Run the provided image-generation script with a text prompt and optional flags (model, size, aspect, number, output directory, and person policy). The script selects the requested Gemini or Imagen model, renders 1–4 PNG images, and saves them with predictable filenames (timestamped by default). It prints saved file paths and basic error messages for issues like unsupported sizes or model availability.

When to use it

Create visual assets from descriptive text for marketing, blogs, or product pages
Generate multiple design variations for A/B testing or creative exploration
Produce images in specific resolutions and aspect ratios (social, thumbnail, print)
Create photorealistic product shots using Imagen 4 or high-detail 4K assets with Gemini 3 Pro
Batch-produce images as part of an automated content pipeline

Best practices

Write concise, descriptive prompts including style, lighting, and composition details
Start with 1K/2K previews before committing to 4K to save time and cost
Choose gemini-3-pro-image-preview for maximum quality and 4K, imagen-4.0 for photorealism, and gemini-2.5-flash for speed
Use --num to generate variations and test prompts iteratively
Respect person generation policies and regional restrictions when enabling person controls

Example use cases

Generate a 1:1 2K image for an Instagram post: quick social media assets
Create a 16:9 2K YouTube thumbnail with vibrant composition and readable text
Produce four variations of a concept for design review and A/B testing
Render a 4K architectural visualization for print or high-end presentations
Combine with text generation to produce product descriptions and matching product images

FAQ

Which model should I pick for the highest quality?

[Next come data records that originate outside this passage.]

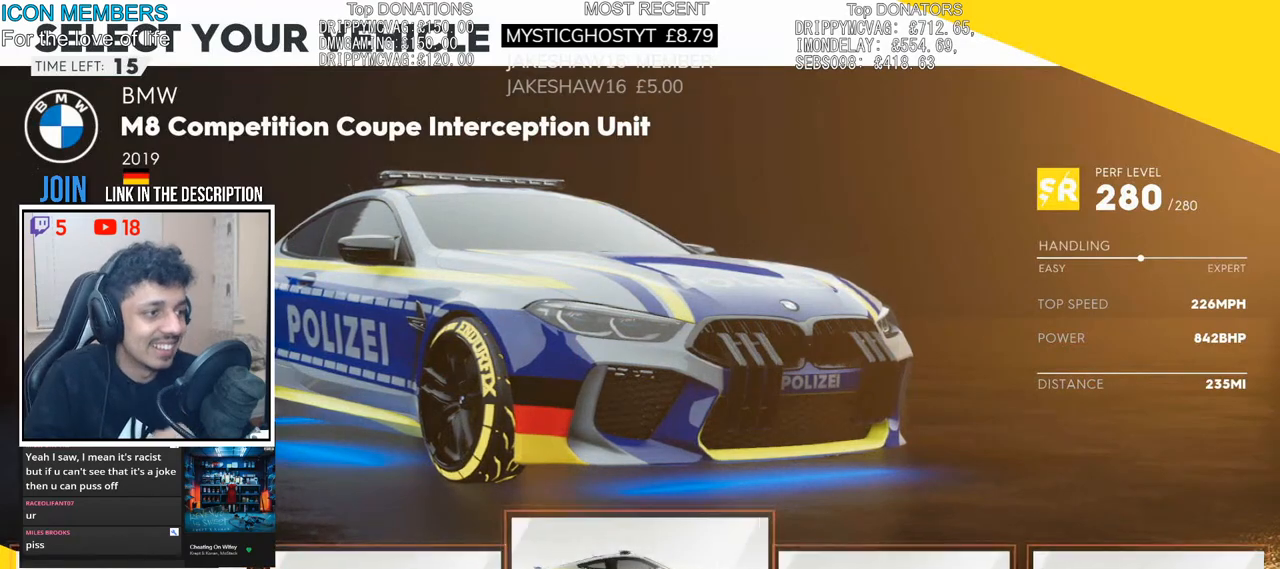
Gameplay with a controller (PlayStation layout); each line is a JSON object with the inputs held at the frame after it. "events" lists button and stick changes between this image and that frame as [ms after this image, input, new state], when the widget could be followed in between.
{"buttons": [], "left_stick": "center", "right_stick": "center", "events": [[67, "left_stick", "right"], [200, "left_stick", "center"], [333, "left_stick", "up-right"], [433, "left_stick", "center"]]}
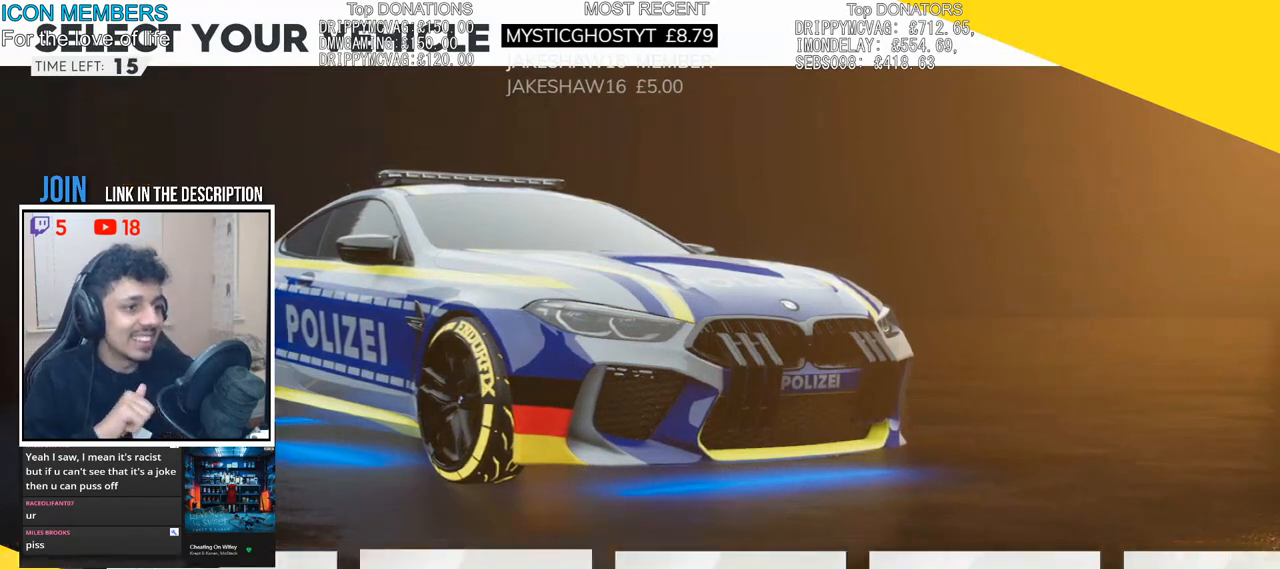
{"buttons": [], "left_stick": "center", "right_stick": "center", "events": [[267, "left_stick", "right"], [417, "left_stick", "center"]]}
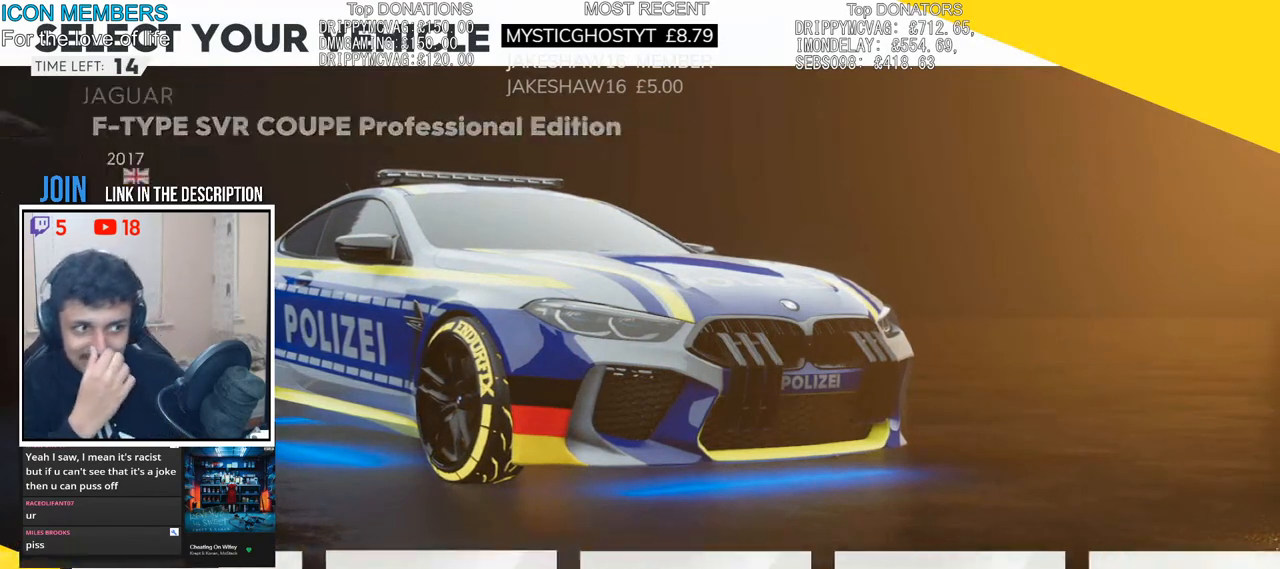
{"buttons": [], "left_stick": "center", "right_stick": "center", "events": [[100, "left_stick", "right"], [250, "left_stick", "center"], [367, "left_stick", "right"], [500, "left_stick", "center"]]}
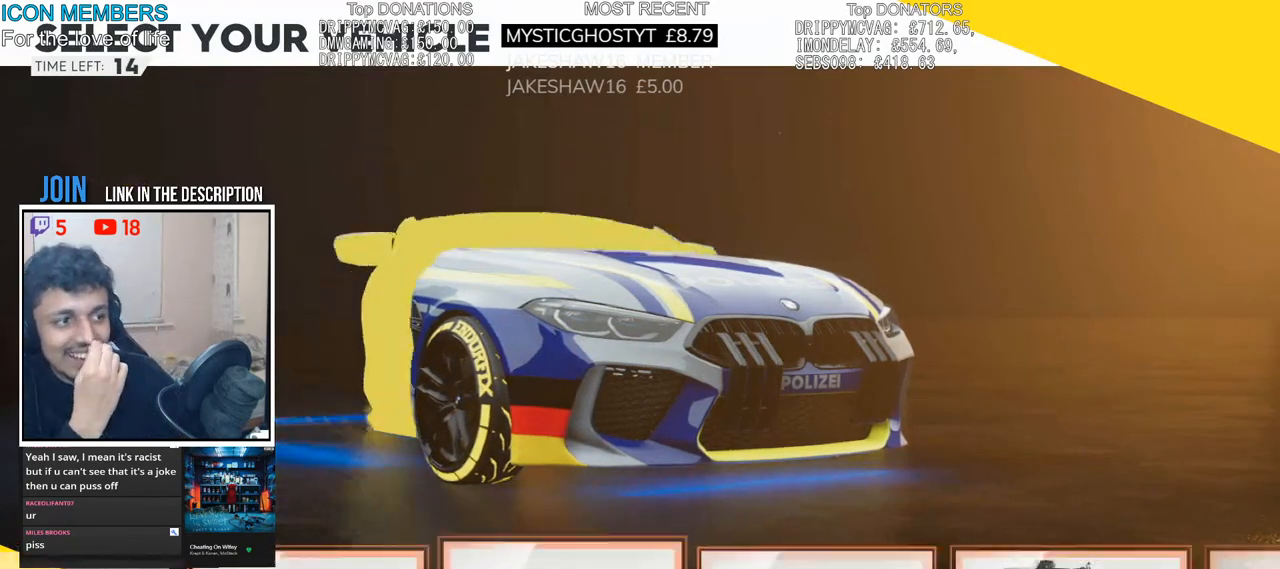
{"buttons": [], "left_stick": "center", "right_stick": "center", "events": [[267, "left_stick", "right"], [483, "left_stick", "center"]]}
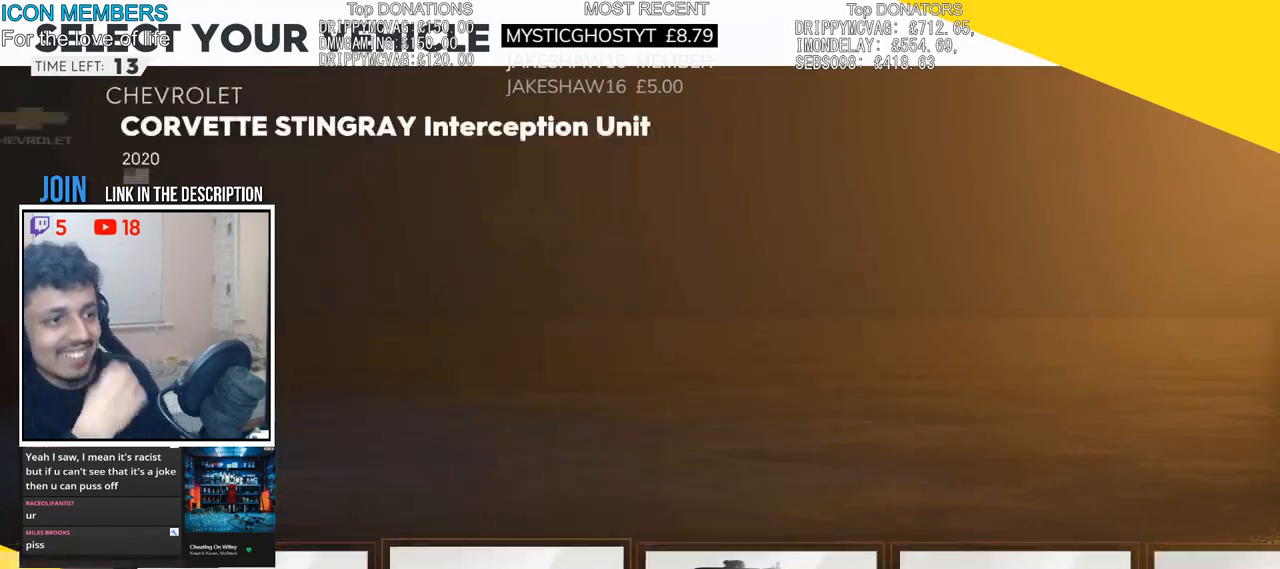
{"buttons": [], "left_stick": "center", "right_stick": "center", "events": [[317, "left_stick", "right"], [433, "left_stick", "center"]]}
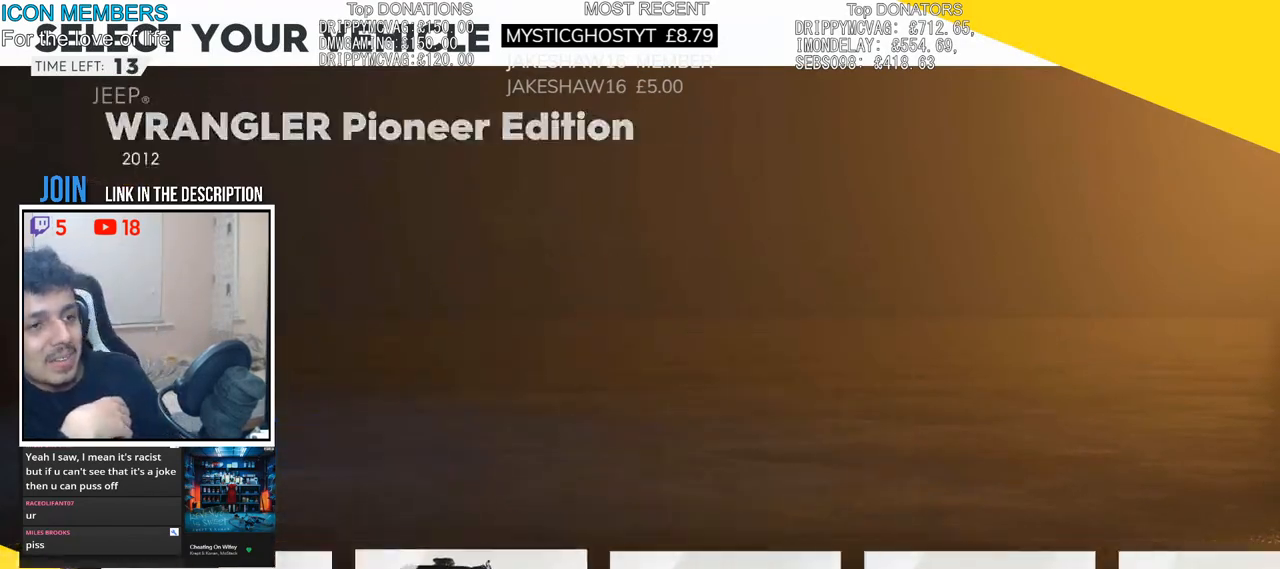
{"buttons": [], "left_stick": "center", "right_stick": "center", "events": [[300, "left_stick", "right"], [433, "left_stick", "center"]]}
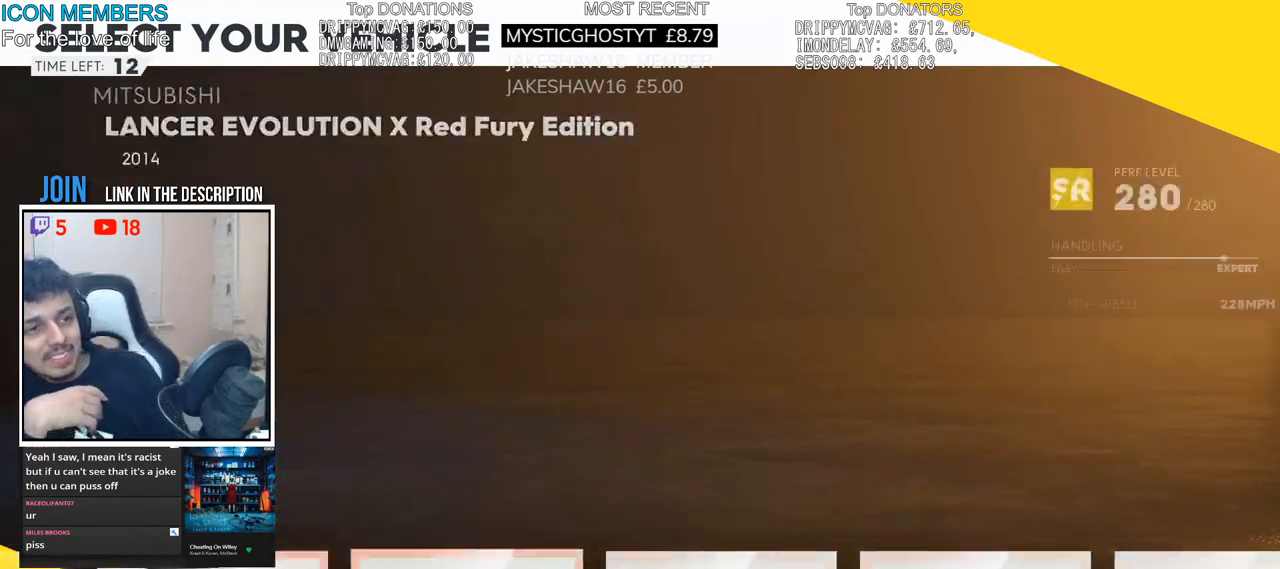
{"buttons": [], "left_stick": "center", "right_stick": "center", "events": [[350, "left_stick", "right"], [500, "left_stick", "center"]]}
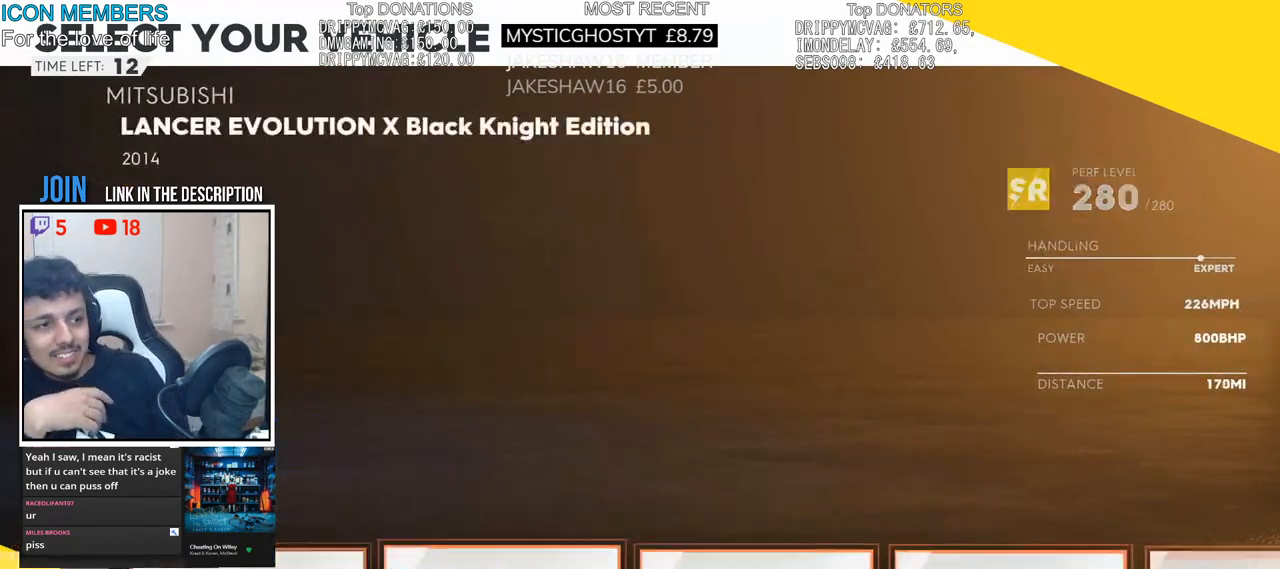
{"buttons": [], "left_stick": "center", "right_stick": "center", "events": [[233, "left_stick", "left"], [400, "left_stick", "center"]]}
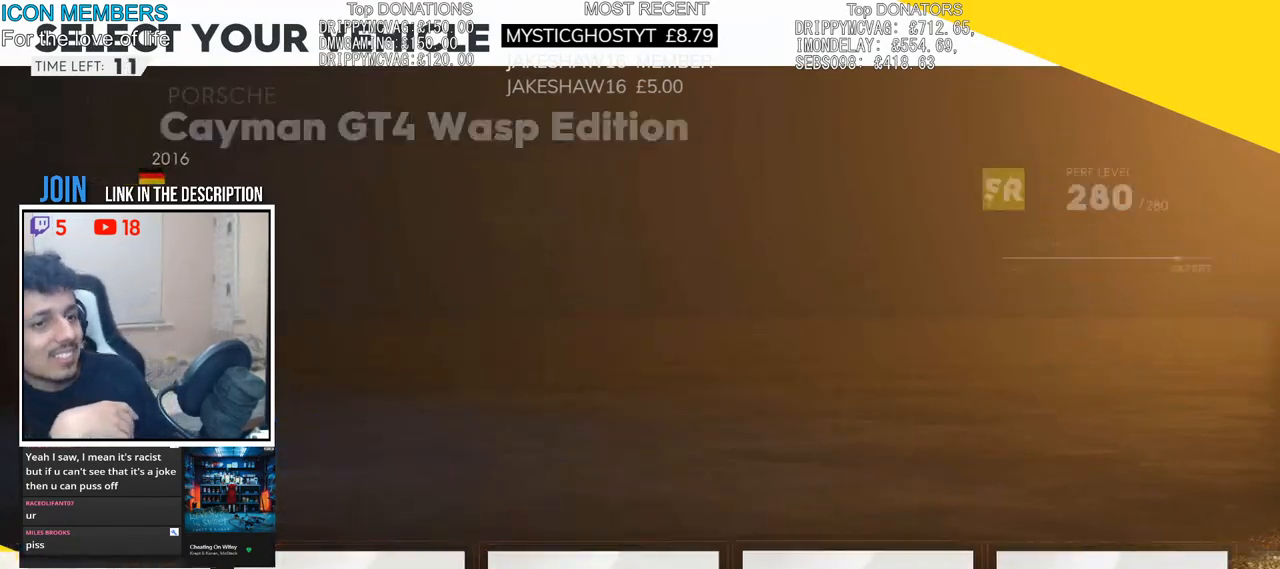
{"buttons": [], "left_stick": "center", "right_stick": "center", "events": [[200, "CROSS", "down"], [483, "CROSS", "up"]]}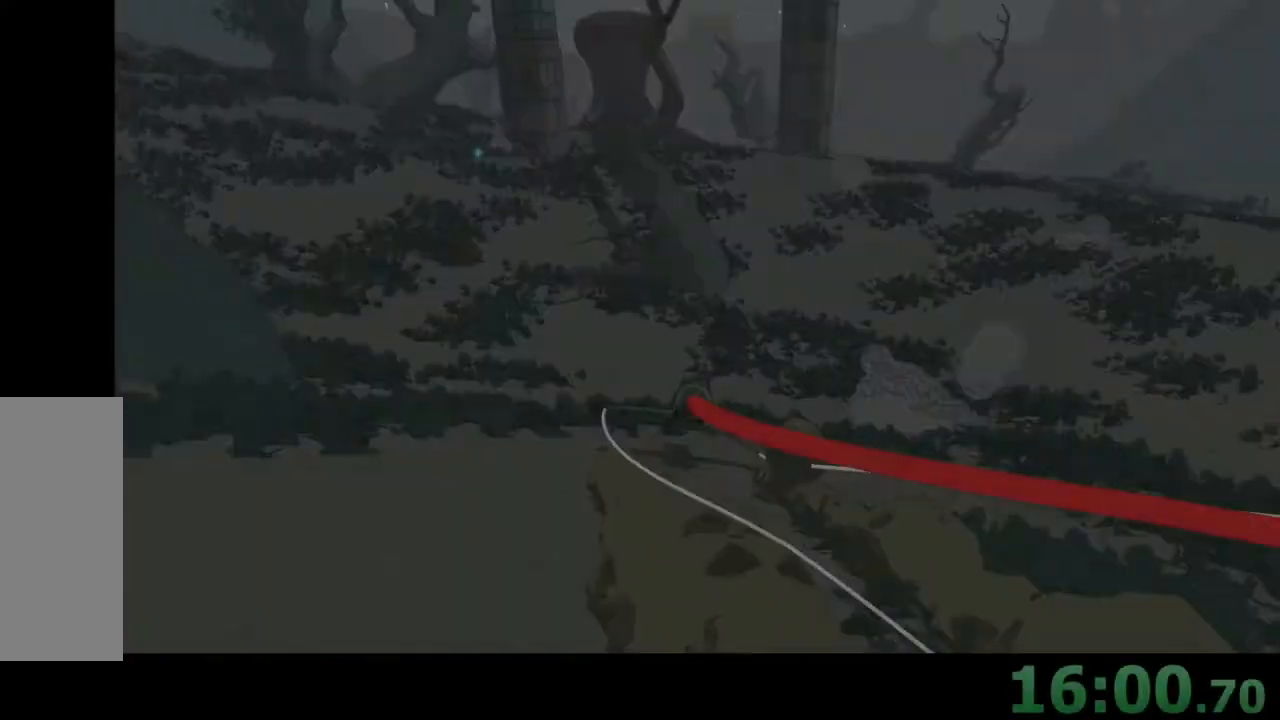
Gameplay with keyboard and mouse; each line is a JSON object with the keys and mouse buttons held at the frame after it. "events" lists presses ("down") and releases ("up") of "a", "ctrl", "d", "e", "q", "s", "shift", "space", "w", "mouse_left", "mouse_wheel", "mouse_right", "mouse_mb4" and "mouse_mb5" between this image and that frame as [ms after this image, input, new state], when the widget could be followed in between. "mouse_left", "mouse_wheel", "mouse_right", "mouse_mb4", "mouse_mb5" = the "left", "wheel", "right", "mb4", "mb5" buttons of the "mouse" list. No other keys are recorded. "wheel" means that the mouse wheel is clicked or scrolled. Mouse movement is not recorded.
{"keys": ["a", "w"], "mouse": [], "events": [[300, "a", "down"]]}
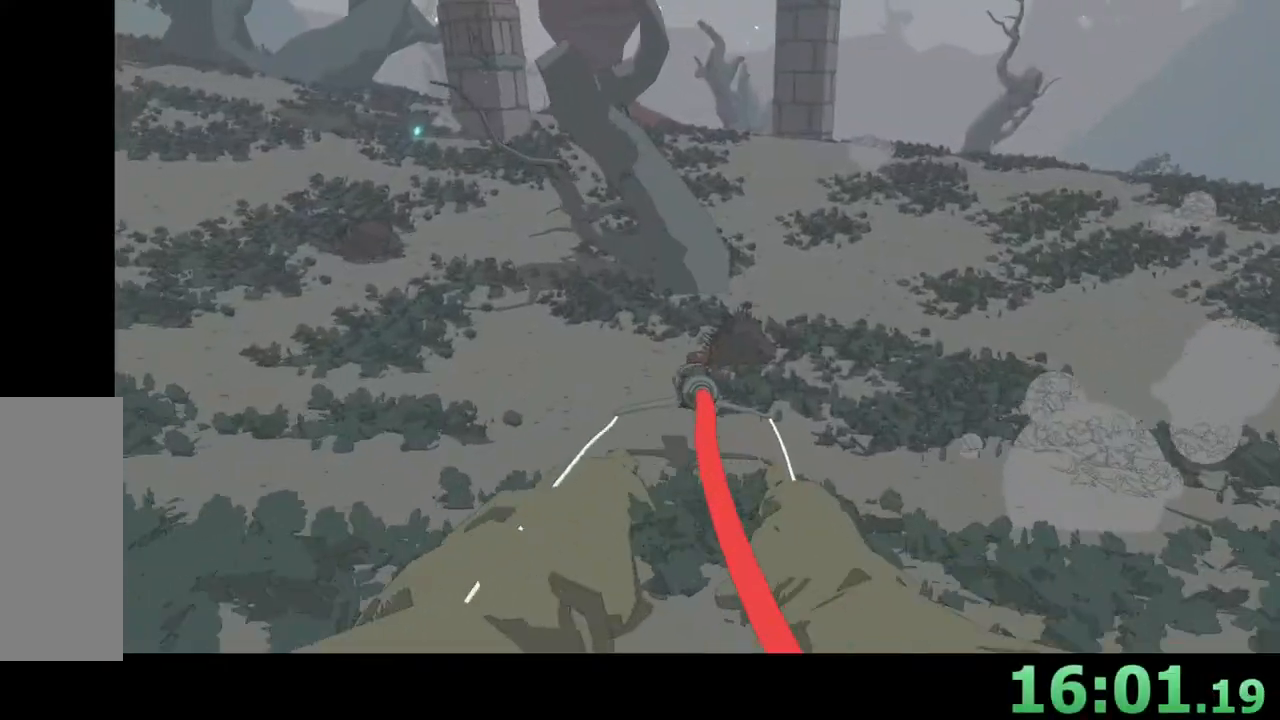
{"keys": ["w"], "mouse": [], "events": [[333, "a", "up"]]}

Use gemini-3-pro-image-preview for the highest quality and 4K outputs; imagen-4.0 is best for photorealistic product shots.

How many images can I generate per request?

The script supports generating 1–4 images per request using the --num flag.

Why did generation fail with 'unsupported size'?

Some models restrict aspect ratios and max sizes; switch to a supported size or use gemini-3-pro-image-preview for 4K.